“The past week has been a moment in history: to simply list the thousands of arrests, the many tens of thousands undertaking civil disobedience, would not do it justice. We have proven to the world that this rebellion is a truly global movement, growing rapidly within and between nations, and comprised of people with the selflessness, the creativity and the courage to resist the madness of this ecocidal system.” – Extinction Rebellion
On the 7th October 2019 Extinction Rebellion launched its biggest global wave of non-violent civil disobedience against what they see as utter complacency regarding the climate emergency by world leaders. It is important to recognise that this is a social movement unlike any other; not only is it a global movement, it also has a transformative agenda. At this moment in time, we want to focus not so much on the nature of Extinction Rebellion, but rather our involvement in the recent events. As experienced disabled activists, we entered Extinction Rebellion because we saw the issues around climate change and the ecological crisis as vital aspects of disabled people’s struggle for emancipation. Already in the Global South, disabled people have felt the full brunt of climate change, therefore we understand the ecological crisis unless checked will cause disabled people to be among the groups most affected.

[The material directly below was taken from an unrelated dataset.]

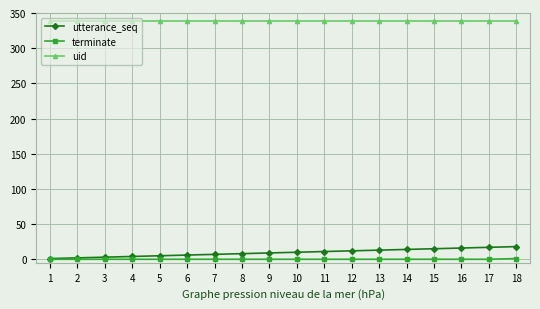

Is the value of utterance_seq at 7 greater than the value of uid at 10?

No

We are part of our local Extinction Rebellion group, but as equally important, is the fact that we joined the Network of Disabled Rebels inside the national movement. The Network saw the need to work with disabled people and Extinction Rebellion to make the October event as inclusive as possible. Not long after the April Rebellion ended, disabled rebels begun planning for October. We reported that:
“Disabled Rebels have been working to provide accessible toilets on activity sites, providing training for stewards around disability related issues and organising a Disability Hub where disabled people can go for information, advice and support. Engaging in a rebellion isn’t without risks, therefore, the Rebels have been working alongside Deaf Rebels to develop specific British Sign Language signs for Deaf people and XR Legal Team in order to ensure they can communicate if a threat of arrest develops.”
The weekend before the Rebellion was launched, the police raided a XR warehouse and confiscated thousands of pounds of equipment; much of this equipment was purchased to assist disabled people’s ability to participate in the Rebellion. The police argue this was done to prevent illegal activity; however, we argue that the police’s action prevented disabled people’s right to protest. Many disabled people were denied equipment which would have allowed them to be beside their nondisabled rebels; the seizing of the equipment did not halt the Rebellion, but disproportionately impacted upon disabled rebels. To add insult to injury, when accessible toilets were taken to sites, the police first gave permission to drop them, but once dropped, they arrested the drivers and towed them away.
Disabled Rebels believe their human rights have been denied them by institutionalised disablism. Disabled people’s social oppression is conducted through the structures, systems and processes which keep them excluded from or marginalised within mainstream activities. The seizure of the equipment resulted in us having nowhere to sleep or use the toilet. We were forced to book alternative accommodation and struggle with hostile environments. To our horror, the accessible lift at Westminster was broken, we were allowed to use the emergency one now and again, but there was one time when we were denied access and had to take two trains to reach an accessible stop!
During the first week of the Rebellion, we met with other disabled people and made a number of statements on social media. It was also agreed to hold a peaceful protest at New Scotland Yard on the Friday. At the protest, just like the incident with the loos, we were informed that we could go ahead but very quickly the police became heavy. The small group of disabled rebels and allies chanted for a while before asking two representatives to go and put our demand for our equipment to be returned. Within minutes officers cited section fourteen of the Public Order Act and threatened us with arrest. One of our number continued to chant and was immediately seized. The representatives were approached and told to leave for Trafalgar Square or risk being arrested. Two other disabled rebels were arrested, one for not moving and the other when they went to address the support needs of the arrestee. Two days later hundreds of nondisabled rebels supported a solidarity march to New Scotland Yard; nothing quite this has ever been seen before. It was a very moving event as it was streamed live and disabled rebels addressed the crowd, explaining our oppression and the impact of austerity on the lives of disabled people.
The week also saw a Paralympian climb on top of a plane, police throwing a wheelchair on top of seized material and disabled rebels leaving a lasting impression on nondisabled rebels. Our overall impression was that disabled rebels were given mixed messages by Extinction Rebellion; our support was inadequate and like many sections of the Left, they remain ignorant of our access needs and the disabling barriers disabled people encounter, but at the same time when confronted by our disquiet, there were positive responses. The harsh treatment of the police was a wake up call for many at the Rebellion and the politics of the situation are finally coming to the fore. It is no longer sustainable to argue the movement is “above politics”; it is impossible to understand or address the ecological crisis without dealing with the global role played by capitalism or how the State will respond in the interest of Capital.